Ok…So, you and I both know that you NEVER assume someone pregnant on the grounds that they are a little chubby and may LOOK pregnant.
I learned this lesson in the eighties in Bloemfontein.
I was late for work one morning and rushing, I shot the stop street.
I don’t think it would be wise to mention that I was daubing mascara onto my eyelashes at the time, but I was. Isn’t it amazing how your lashes in your twenties are, or seem to be thick and long and beautiful and they become short and thin and non-co-operative when you’re over the age of forty five? Oh, you aren’t over the age of forty five?
Well I was twenty two then and mine were beautiful.
…….back to the stop street (which wasn’t working!). So I didn’t see the stop and crashed straight into the door of a white car!
Bugger!
And the usual shock and horror, screaming, swearing and tears.
So as I approach the woman in the drivers seat with an “oops!” look on my face, I see that she’s pregnant.
“Oh my goodness!” I say “Is the baby ok?”

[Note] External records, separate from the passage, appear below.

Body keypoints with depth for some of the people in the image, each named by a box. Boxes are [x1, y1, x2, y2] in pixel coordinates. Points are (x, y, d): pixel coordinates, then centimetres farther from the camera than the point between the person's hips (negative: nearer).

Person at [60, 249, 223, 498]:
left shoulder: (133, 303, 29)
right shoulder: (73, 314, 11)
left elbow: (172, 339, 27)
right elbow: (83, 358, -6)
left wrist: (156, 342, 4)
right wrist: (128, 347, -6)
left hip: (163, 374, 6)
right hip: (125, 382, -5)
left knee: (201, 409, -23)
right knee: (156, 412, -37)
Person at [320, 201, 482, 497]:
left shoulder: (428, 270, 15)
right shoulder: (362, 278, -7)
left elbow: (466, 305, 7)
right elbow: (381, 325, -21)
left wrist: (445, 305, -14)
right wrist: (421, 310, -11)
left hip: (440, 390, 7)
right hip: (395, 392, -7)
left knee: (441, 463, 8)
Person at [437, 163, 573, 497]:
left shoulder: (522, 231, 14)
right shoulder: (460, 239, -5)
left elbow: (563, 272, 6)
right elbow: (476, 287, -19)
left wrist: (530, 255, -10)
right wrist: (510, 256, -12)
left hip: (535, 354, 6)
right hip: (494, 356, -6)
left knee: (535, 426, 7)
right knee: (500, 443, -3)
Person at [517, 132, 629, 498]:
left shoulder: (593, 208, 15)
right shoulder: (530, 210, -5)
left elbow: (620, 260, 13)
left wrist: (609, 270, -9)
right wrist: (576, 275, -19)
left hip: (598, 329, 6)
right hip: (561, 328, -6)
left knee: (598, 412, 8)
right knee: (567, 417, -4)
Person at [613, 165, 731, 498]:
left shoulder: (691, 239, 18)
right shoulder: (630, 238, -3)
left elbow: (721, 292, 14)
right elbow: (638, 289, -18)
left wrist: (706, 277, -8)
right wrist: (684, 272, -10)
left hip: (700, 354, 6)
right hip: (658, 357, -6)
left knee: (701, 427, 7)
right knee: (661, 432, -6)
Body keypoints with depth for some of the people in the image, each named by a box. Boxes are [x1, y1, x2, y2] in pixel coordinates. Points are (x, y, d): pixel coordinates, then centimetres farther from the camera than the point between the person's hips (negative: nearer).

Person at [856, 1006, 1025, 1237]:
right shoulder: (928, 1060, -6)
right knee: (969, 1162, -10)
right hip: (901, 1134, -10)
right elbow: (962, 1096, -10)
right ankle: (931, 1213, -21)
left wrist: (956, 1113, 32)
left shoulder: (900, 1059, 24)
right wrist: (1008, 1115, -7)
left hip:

She glares at me and with venom dripping from her voice, which has prevented me from making this mistake again for over twenty five years says "I'm NOT pregnant!"
Yesterday I met a woman who started chatting away at me.
I didn’t know her from a bar of soap and she told me where she bought her top – from foschinis. I did the “ooh” and “ahh” (It WAS beautiful).
She mentioned that her boobs had gotten SO big (showing me with her hands, just how big) and that she’d put on so much weight.
Well, there you have it – she DID look pregnant, and she spoke as if she was pregnant and YES, I did! “Well, I wouldn’t worry just yet”, I said “You can loose it all after having the baby”, and added “congratulations!”
She was very sweet, "I'm not actually pregnant, but a few people have made the same mistake."
Somehow that doesn’t make me feel any better.
I’ve broken a twenty five year record!